■ **Exercise goal**:
Print the stretch of the data below from the line containing "country: Norway" through the line containing "genus: Guzmania", including both of those lines. Reproduce every line verbatim.

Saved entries

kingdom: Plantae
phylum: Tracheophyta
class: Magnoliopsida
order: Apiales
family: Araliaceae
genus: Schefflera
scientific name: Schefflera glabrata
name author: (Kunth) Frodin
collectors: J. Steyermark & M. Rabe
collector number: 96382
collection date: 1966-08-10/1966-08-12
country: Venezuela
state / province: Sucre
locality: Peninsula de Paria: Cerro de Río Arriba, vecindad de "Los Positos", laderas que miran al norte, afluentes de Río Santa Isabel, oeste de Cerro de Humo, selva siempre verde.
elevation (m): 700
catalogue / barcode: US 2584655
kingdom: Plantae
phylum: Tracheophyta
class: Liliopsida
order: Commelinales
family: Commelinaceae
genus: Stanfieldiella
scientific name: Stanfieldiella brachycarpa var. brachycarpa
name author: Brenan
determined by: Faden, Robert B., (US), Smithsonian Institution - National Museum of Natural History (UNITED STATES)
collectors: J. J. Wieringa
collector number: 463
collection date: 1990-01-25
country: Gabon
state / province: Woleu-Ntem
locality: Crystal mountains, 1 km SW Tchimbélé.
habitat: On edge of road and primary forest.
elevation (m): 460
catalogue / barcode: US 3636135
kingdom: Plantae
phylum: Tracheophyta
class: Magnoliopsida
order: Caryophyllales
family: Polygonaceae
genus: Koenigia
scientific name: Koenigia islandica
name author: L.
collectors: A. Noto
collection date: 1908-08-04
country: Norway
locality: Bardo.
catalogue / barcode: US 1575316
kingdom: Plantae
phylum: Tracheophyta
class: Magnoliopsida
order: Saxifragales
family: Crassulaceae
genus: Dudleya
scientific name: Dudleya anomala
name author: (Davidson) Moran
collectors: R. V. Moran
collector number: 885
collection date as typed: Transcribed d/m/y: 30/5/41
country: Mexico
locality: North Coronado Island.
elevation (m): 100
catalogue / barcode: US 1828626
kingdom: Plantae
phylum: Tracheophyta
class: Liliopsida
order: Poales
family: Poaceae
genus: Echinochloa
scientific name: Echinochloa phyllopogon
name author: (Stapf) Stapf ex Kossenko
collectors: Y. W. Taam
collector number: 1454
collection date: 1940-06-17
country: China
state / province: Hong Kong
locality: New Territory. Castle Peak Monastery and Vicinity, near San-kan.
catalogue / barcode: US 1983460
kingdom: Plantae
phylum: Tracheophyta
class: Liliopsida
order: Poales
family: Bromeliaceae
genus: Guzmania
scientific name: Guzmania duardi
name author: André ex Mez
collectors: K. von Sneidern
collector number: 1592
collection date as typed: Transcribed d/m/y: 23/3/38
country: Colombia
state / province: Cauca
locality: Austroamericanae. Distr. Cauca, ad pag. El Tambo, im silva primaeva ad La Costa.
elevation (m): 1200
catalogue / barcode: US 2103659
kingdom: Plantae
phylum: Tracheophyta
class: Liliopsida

■ **Answer to the problem**:
country: Norway
locality: Bardo.
catalogue / barcode: US 1575316
kingdom: Plantae
phylum: Tracheophyta
class: Magnoliopsida
order: Saxifragales
family: Crassulaceae
genus: Dudleya
scientific name: Dudleya anomala
name author: (Davidson) Moran
collectors: R. V. Moran
collector number: 885
collection date as typed: Transcribed d/m/y: 30/5/41
country: Mexico
locality: North Coronado Island.
elevation (m): 100
catalogue / barcode: US 1828626
kingdom: Plantae
phylum: Tracheophyta
class: Liliopsida
order: Poales
family: Poaceae
genus: Echinochloa
scientific name: Echinochloa phyllopogon
name author: (Stapf) Stapf ex Kossenko
collectors: Y. W. Taam
collector number: 1454
collection date: 1940-06-17
country: China
state / province: Hong Kong
locality: New Territory. Castle Peak Monastery and Vicinity, near San-kan.
catalogue / barcode: US 1983460
kingdom: Plantae
phylum: Tracheophyta
class: Liliopsida
order: Poales
family: Bromeliaceae
genus: Guzmania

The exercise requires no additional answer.